(TASK BRIEF): List every line in the data below that contains the string "probability". The match is case-sensitive.

(RECORDS SUPPLIED):
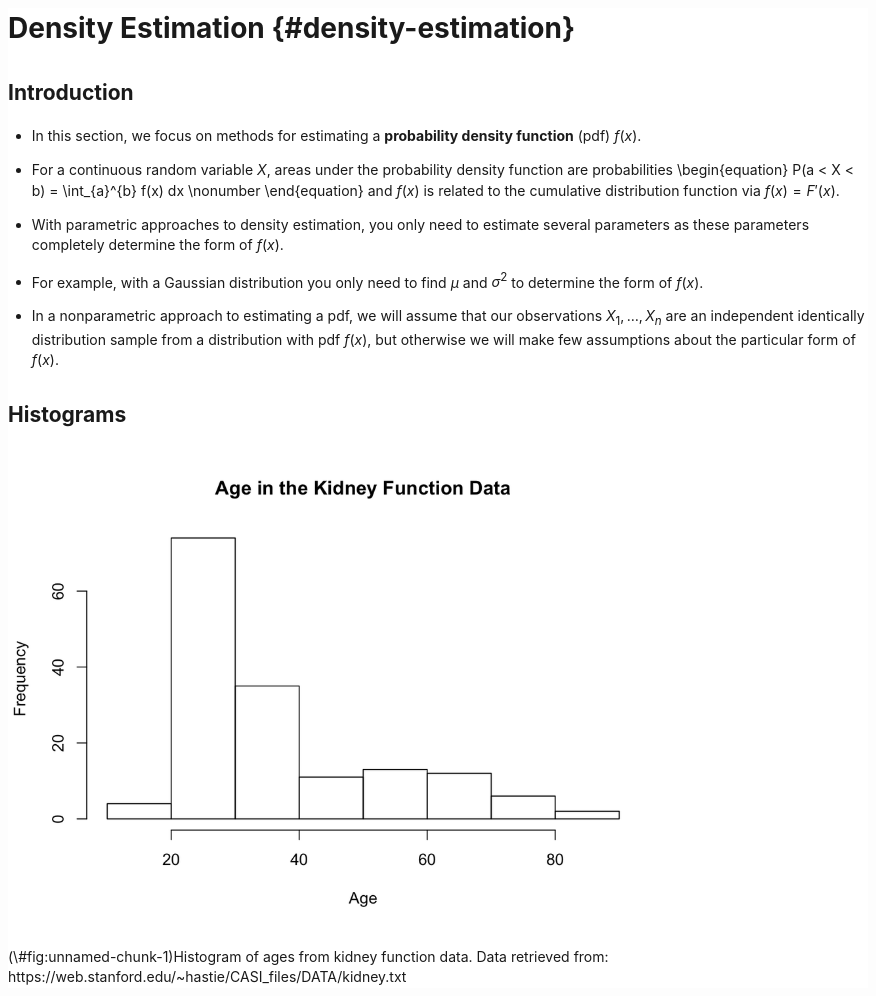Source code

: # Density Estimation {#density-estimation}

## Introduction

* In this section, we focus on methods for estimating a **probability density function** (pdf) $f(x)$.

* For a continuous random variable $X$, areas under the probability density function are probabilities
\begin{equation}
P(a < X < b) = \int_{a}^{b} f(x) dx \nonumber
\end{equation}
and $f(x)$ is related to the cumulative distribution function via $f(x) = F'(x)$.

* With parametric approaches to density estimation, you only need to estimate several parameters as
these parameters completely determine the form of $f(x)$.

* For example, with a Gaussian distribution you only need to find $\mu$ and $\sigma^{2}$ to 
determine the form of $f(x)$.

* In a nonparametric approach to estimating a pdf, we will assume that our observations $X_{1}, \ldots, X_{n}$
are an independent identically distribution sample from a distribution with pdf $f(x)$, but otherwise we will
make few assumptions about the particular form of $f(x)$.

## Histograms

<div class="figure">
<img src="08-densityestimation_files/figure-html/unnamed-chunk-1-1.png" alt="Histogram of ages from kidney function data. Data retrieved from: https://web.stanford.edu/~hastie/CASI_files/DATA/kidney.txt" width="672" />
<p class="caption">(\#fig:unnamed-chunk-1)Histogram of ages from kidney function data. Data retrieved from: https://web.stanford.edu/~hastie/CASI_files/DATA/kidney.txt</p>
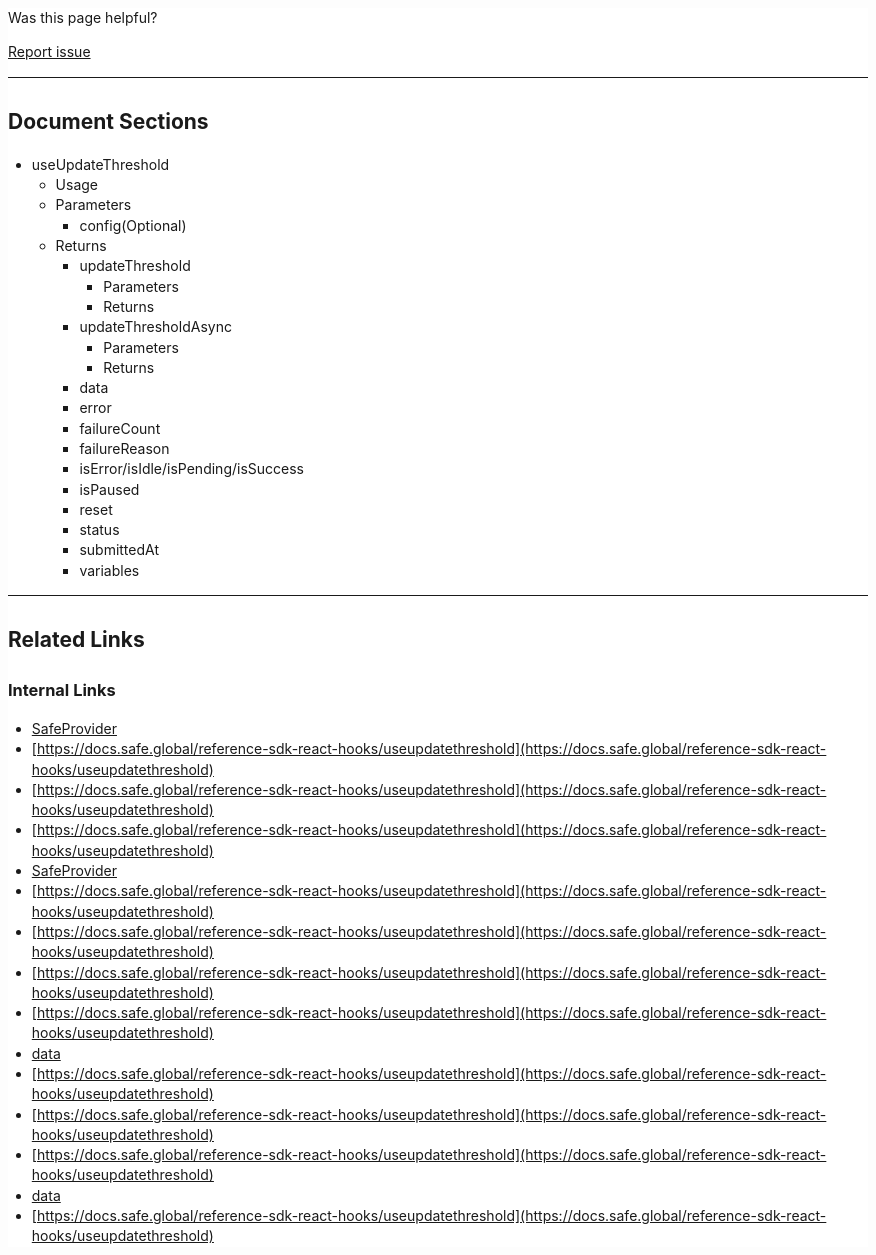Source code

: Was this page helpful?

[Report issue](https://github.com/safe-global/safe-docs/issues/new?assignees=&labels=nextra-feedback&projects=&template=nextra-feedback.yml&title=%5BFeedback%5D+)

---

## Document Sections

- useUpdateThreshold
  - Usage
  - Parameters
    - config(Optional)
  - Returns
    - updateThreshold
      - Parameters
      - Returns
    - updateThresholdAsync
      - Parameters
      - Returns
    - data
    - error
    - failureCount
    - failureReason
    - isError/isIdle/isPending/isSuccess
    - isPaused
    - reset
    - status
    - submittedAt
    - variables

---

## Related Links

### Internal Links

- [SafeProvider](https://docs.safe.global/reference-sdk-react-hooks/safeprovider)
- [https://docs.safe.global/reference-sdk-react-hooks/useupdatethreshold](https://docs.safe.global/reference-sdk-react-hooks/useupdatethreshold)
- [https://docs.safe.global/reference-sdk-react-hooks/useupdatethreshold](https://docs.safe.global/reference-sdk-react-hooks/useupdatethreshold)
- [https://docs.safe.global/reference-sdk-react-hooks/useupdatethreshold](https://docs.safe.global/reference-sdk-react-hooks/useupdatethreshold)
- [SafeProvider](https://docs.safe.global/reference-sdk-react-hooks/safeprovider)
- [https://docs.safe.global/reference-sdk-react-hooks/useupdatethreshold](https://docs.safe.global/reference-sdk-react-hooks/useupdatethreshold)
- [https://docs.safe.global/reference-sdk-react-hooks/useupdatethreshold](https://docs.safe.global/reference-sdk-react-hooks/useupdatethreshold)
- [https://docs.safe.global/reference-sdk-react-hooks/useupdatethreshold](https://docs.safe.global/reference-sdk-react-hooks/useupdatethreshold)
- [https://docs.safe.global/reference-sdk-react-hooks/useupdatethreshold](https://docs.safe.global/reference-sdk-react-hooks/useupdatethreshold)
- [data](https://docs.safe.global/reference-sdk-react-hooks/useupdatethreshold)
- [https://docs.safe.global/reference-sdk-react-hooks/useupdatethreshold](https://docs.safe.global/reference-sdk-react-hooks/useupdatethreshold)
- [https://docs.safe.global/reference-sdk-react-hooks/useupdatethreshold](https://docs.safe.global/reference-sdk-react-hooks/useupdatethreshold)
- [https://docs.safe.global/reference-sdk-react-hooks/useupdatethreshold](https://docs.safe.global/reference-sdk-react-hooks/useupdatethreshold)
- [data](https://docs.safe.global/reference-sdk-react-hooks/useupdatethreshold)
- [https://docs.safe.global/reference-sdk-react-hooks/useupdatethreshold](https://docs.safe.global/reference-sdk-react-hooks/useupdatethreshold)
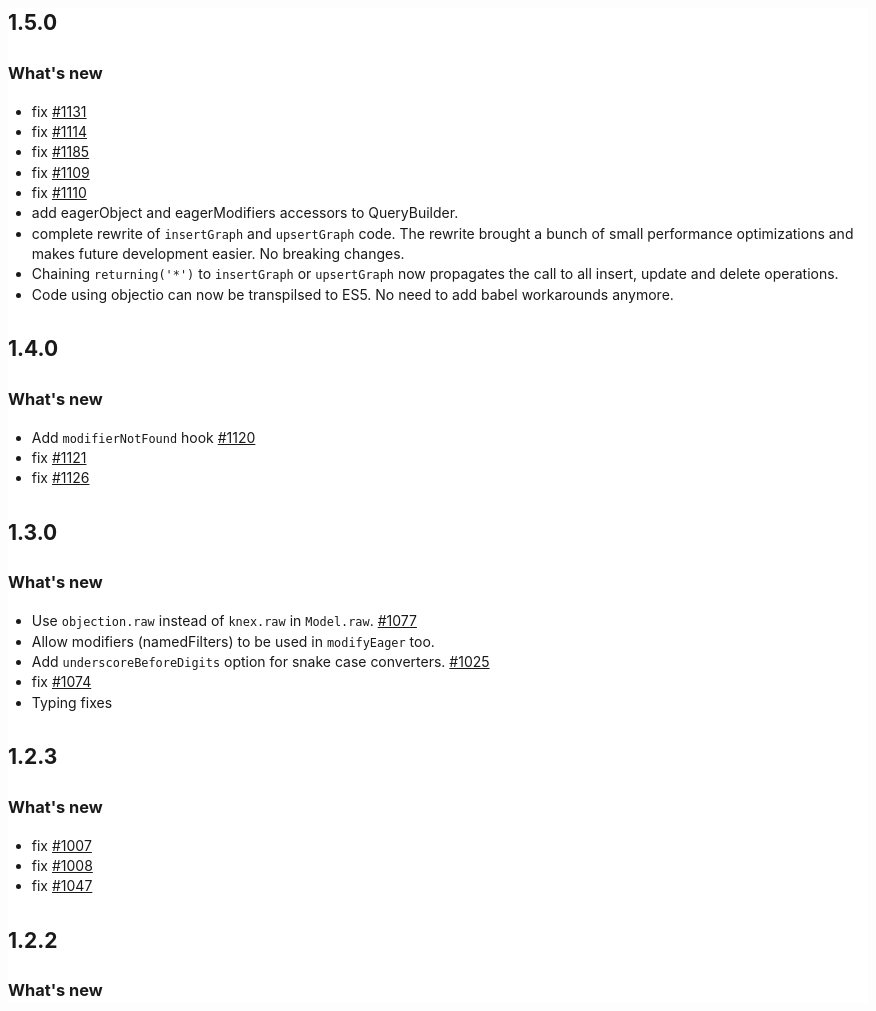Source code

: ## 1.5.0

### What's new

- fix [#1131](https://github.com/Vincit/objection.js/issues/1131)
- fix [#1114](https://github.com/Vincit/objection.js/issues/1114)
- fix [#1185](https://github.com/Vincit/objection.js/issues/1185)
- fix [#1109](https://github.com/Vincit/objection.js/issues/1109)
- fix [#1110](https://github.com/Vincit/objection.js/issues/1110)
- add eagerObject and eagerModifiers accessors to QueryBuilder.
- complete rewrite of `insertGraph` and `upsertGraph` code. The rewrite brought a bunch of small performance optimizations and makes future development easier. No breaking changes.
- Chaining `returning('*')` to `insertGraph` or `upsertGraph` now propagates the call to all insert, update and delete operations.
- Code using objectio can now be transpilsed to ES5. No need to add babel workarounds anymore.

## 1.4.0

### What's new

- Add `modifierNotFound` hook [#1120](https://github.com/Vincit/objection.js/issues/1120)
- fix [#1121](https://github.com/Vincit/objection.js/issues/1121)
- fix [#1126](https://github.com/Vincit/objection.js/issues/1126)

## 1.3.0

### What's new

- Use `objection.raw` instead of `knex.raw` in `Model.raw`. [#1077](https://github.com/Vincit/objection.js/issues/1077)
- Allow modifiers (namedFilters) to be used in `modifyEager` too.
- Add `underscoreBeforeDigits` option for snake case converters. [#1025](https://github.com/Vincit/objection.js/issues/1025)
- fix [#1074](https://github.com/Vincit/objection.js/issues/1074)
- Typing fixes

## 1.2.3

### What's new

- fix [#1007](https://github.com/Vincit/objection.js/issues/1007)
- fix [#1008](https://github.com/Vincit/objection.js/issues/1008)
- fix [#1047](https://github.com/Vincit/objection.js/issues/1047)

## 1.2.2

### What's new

(SOLVED PROBLEM):
* In this section, we focus on methods for estimating a **probability density function** (pdf) $f(x)$.
* For a continuous random variable $X$, areas under the probability density function are probabilities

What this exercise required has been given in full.